-- Begin --
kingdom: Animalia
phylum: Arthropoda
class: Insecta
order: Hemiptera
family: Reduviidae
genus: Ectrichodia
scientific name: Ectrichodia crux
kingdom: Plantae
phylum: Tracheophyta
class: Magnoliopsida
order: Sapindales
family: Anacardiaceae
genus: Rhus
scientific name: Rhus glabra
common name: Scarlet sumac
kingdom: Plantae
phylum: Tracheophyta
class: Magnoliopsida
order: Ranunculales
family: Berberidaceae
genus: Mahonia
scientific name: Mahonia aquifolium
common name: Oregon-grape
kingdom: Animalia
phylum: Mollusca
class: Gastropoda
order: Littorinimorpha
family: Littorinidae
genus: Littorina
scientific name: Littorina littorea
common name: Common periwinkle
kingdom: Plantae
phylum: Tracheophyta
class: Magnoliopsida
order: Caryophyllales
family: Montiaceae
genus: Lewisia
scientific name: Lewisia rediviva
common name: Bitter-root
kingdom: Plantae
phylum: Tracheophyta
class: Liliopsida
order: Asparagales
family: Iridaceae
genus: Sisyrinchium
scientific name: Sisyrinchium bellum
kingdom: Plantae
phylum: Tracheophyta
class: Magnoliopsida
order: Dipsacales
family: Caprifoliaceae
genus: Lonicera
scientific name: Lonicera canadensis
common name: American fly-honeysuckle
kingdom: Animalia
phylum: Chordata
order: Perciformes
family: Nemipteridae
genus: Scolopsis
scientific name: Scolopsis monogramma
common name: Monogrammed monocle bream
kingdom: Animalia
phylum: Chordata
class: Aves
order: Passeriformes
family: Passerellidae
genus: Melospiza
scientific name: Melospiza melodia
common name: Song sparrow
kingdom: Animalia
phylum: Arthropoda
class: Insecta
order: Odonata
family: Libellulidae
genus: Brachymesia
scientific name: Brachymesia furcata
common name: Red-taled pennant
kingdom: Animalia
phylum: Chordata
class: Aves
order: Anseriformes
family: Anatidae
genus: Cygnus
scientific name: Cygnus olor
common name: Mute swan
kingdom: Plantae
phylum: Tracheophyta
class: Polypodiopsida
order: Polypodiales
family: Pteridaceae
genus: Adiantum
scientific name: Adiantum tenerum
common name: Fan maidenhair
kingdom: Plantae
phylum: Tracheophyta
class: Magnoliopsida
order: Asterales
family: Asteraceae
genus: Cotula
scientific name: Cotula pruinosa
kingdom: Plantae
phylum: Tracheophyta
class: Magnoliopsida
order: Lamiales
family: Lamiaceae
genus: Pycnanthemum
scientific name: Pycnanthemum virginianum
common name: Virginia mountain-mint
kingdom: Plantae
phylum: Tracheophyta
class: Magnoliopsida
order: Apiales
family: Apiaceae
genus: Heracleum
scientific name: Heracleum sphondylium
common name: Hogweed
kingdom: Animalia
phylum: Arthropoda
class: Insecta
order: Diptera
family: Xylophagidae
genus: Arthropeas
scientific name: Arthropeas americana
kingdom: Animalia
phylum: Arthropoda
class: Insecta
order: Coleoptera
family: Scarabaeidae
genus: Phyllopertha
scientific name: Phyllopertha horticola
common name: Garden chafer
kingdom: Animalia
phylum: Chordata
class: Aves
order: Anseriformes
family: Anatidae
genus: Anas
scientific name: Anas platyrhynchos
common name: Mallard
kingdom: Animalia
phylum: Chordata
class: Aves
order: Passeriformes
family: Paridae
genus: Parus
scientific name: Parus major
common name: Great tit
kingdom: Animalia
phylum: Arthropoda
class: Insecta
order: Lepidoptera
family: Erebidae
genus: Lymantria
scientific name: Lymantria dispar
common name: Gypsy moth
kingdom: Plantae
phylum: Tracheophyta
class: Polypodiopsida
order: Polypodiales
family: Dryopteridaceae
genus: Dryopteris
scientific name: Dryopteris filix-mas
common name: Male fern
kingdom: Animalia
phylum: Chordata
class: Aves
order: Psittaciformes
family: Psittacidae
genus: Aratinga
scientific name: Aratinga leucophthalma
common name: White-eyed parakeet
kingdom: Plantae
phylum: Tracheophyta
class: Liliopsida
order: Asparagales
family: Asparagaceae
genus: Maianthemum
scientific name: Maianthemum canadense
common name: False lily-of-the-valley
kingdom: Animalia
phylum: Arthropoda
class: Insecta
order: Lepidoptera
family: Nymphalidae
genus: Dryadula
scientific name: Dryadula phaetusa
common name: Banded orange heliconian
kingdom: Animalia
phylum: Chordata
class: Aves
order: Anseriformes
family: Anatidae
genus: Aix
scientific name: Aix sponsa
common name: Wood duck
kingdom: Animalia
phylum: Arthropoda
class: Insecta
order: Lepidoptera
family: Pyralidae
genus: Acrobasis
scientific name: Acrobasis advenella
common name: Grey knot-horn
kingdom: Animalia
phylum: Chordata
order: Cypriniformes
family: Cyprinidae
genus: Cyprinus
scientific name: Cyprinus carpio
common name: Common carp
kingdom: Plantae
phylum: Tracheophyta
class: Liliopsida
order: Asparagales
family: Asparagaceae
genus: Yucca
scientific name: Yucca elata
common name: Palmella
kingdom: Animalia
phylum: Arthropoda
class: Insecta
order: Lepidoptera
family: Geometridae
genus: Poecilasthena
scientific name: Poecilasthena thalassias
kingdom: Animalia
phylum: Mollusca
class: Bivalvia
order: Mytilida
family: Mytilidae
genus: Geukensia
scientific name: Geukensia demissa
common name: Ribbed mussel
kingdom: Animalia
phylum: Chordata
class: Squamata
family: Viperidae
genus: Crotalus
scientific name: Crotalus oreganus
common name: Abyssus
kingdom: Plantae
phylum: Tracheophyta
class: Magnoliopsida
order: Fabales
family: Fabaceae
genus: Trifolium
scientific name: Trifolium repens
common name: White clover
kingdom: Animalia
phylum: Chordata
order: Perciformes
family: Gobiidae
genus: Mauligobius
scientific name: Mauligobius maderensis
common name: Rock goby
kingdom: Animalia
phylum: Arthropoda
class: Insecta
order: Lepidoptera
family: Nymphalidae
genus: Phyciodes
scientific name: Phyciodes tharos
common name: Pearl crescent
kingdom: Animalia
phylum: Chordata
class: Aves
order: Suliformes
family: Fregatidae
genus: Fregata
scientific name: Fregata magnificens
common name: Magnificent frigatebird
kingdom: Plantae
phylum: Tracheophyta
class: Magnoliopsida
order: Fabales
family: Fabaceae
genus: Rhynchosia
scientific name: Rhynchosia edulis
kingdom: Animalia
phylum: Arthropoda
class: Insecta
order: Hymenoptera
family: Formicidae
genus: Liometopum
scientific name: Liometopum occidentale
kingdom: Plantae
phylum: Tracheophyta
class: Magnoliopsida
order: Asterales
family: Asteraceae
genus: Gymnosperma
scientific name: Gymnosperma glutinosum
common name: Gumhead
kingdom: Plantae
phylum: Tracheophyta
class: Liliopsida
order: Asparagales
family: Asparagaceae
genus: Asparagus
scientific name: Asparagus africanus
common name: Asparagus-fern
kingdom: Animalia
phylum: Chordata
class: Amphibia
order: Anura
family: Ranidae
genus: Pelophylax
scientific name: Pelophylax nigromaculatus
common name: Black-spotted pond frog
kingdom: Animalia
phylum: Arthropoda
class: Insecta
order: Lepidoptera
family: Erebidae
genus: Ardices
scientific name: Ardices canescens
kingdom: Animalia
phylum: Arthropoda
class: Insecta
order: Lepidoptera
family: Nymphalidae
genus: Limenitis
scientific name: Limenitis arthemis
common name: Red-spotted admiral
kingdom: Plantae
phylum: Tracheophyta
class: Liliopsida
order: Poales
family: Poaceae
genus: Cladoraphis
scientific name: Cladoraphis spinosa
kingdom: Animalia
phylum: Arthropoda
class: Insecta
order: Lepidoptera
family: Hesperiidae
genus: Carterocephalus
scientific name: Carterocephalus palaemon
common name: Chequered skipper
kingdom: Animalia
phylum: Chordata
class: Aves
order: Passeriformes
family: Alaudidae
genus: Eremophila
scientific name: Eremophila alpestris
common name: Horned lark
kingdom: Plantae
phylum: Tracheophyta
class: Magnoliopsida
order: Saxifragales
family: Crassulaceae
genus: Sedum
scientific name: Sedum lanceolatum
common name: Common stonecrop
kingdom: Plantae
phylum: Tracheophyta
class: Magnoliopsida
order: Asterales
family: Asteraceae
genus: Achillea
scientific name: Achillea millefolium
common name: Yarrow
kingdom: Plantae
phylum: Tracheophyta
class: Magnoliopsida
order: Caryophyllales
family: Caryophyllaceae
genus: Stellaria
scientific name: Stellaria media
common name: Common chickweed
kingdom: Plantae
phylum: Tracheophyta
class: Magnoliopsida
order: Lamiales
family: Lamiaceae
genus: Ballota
-- End --
▶ **PROBLEM DESCRIPTION**: Rewrite everything from the line containing "scientific name: Poecilasthena thalassias" down to the line containing "common name: White clover", changing "phylum" to "division" and leaving the rest untouched.

▶ **COMPLETED EXERCISE**:
scientific name: Poecilasthena thalassias
kingdom: Animalia
division: Mollusca
class: Bivalvia
order: Mytilida
family: Mytilidae
genus: Geukensia
scientific name: Geukensia demissa
common name: Ribbed mussel
kingdom: Animalia
division: Chordata
class: Squamata
family: Viperidae
genus: Crotalus
scientific name: Crotalus oreganus
common name: Abyssus
kingdom: Plantae
division: Tracheophyta
class: Magnoliopsida
order: Fabales
family: Fabaceae
genus: Trifolium
scientific name: Trifolium repens
common name: White clover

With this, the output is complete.